The Welsh Terrier’s expression is indicative of its friendly and confident nature, not in the least bit shy, nor overly aggressive.

Black (or Grizzle) and Tan

Black and tan are the colors of some of Britain’s earliest Terriers, and this coloration marks most Welsh Terriers today as a breed all their own.

The coat of the Welsh is comprised of two coats: a hard, wiry and dense jacket that is close fitting and a short, soft undercoat. The outer coat is thick and waterproof while the undercoat provides essential insulation. Furnishings on the muzzle, legs and quarters are to be “dense and wiry,” according to the standard’s section on coat.

According to the parent club’s breed information, the breed is “basically a tan dog with a black ‘jacket!’” The breed standard describes the jacket as “spreading up onto the neck, down onto the tail and into the upper thighs.” It also allows the jacket to be “grizzle” in coloration. Grizzle is defined by the AKC Glossary as “a mixture of black or red hairs with white hairs. Frequently, a bluish-gray or iron-gray color.”

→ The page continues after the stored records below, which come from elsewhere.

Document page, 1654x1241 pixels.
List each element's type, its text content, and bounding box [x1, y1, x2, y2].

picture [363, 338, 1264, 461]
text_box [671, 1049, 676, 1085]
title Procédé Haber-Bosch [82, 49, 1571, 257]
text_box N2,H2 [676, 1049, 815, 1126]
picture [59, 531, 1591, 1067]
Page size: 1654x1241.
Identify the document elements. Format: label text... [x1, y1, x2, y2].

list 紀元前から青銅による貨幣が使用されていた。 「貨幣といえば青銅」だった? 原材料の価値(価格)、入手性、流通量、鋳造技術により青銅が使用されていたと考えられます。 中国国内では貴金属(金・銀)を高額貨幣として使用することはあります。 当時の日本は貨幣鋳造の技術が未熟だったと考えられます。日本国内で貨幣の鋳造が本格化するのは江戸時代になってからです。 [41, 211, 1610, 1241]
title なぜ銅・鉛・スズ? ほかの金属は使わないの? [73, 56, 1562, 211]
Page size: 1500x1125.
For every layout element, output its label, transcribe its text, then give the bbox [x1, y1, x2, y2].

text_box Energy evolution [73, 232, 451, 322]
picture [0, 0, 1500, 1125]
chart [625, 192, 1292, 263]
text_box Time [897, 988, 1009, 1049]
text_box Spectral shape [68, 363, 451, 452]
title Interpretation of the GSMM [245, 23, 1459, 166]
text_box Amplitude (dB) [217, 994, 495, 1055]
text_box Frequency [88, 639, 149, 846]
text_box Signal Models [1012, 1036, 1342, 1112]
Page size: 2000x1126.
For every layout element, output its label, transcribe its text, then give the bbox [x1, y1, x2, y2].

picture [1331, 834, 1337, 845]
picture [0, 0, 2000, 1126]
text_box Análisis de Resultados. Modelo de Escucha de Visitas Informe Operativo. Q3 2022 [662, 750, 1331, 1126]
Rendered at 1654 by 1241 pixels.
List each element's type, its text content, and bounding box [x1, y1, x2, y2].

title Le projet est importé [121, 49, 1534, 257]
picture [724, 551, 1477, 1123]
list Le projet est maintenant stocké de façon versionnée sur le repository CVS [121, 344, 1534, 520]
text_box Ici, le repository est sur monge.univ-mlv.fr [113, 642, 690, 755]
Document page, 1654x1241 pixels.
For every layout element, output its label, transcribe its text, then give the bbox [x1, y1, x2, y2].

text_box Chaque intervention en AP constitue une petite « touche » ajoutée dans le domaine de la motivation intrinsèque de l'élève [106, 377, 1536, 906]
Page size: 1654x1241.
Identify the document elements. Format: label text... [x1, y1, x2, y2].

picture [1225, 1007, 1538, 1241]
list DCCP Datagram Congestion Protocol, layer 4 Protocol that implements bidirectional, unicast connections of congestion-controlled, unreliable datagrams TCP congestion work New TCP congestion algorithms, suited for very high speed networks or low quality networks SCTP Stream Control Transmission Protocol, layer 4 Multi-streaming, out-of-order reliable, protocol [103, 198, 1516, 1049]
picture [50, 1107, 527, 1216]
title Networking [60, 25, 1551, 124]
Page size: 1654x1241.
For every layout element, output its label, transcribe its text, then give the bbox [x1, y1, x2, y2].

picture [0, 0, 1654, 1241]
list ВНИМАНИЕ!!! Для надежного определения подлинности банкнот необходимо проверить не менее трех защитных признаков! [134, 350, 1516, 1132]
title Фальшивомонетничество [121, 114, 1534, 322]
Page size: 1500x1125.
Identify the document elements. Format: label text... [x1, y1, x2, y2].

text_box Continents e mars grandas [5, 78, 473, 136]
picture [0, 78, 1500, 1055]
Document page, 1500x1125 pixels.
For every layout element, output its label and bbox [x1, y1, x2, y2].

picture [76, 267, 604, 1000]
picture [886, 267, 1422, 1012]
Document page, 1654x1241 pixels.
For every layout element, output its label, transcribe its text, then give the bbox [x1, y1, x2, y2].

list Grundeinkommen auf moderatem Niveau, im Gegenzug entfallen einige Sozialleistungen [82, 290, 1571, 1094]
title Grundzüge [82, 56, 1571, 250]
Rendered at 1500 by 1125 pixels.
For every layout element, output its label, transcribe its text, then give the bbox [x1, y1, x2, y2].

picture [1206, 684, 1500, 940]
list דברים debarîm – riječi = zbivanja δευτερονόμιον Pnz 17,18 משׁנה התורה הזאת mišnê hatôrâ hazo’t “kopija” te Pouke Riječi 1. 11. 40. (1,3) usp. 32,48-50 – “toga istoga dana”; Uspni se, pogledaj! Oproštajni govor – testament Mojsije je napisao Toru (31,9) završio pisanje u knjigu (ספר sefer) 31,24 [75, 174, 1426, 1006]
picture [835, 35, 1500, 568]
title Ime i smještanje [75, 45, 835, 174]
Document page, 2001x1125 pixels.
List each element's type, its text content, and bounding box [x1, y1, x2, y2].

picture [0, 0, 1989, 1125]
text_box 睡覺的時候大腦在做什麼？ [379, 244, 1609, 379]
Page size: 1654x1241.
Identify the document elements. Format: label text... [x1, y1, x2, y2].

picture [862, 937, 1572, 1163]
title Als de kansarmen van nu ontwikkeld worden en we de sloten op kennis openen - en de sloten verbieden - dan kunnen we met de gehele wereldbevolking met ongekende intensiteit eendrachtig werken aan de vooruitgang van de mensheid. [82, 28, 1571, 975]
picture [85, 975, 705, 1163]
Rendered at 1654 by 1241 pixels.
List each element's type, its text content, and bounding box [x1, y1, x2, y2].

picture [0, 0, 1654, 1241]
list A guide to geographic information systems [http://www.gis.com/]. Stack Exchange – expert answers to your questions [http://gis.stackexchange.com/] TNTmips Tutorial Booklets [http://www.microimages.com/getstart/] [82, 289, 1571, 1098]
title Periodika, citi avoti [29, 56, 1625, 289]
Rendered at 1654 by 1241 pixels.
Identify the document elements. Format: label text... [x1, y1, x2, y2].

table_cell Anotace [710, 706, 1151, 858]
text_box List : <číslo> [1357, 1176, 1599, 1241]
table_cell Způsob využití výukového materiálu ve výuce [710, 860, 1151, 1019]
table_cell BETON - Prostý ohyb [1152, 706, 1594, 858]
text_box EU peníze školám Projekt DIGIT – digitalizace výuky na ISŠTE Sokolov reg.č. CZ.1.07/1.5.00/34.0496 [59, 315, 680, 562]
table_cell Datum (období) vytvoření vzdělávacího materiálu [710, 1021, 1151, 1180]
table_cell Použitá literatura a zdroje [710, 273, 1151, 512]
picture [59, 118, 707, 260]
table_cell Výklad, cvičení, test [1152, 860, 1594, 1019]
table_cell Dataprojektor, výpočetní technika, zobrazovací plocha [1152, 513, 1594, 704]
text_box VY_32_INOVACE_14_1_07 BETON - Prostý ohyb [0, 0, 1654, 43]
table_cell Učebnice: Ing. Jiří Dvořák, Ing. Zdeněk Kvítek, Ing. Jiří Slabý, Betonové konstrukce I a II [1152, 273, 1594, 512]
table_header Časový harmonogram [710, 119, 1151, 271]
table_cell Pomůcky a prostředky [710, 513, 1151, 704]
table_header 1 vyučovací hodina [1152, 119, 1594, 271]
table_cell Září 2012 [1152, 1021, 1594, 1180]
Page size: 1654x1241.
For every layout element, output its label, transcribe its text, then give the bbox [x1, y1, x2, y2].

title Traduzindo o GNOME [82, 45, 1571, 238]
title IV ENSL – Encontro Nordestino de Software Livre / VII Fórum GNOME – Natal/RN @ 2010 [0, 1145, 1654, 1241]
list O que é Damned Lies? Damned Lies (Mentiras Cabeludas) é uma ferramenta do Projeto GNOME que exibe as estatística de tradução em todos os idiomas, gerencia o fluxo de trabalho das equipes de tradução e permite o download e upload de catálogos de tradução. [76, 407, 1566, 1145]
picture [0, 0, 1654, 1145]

The breed’s tan color is defined by the standard’s section on color as “a deep reddish color, with slightly lighter shades acceptable.” The striking combination of both black and tan always creates a distinctive impression on any dog, perhaps nowhere more so than on a strong and sturdy Terrier.

In a 1989 AKC Gazette breed column titled, “Pertinent Remarks,” Barbi McLennan provides a word of caution when she quotes one of the early supporters of the Welsh Terrier in the United States, the well-known animal artist Edwin Megargee: “…It would be a great pity if the breed should ever lose its essential character, its pluck, its compact power, its ruggedness or, to coin a word, its Welshness. To me it would seem a calamity if the breed ever were permitted to drift into becoming merely a black and tan Fox Terrier.”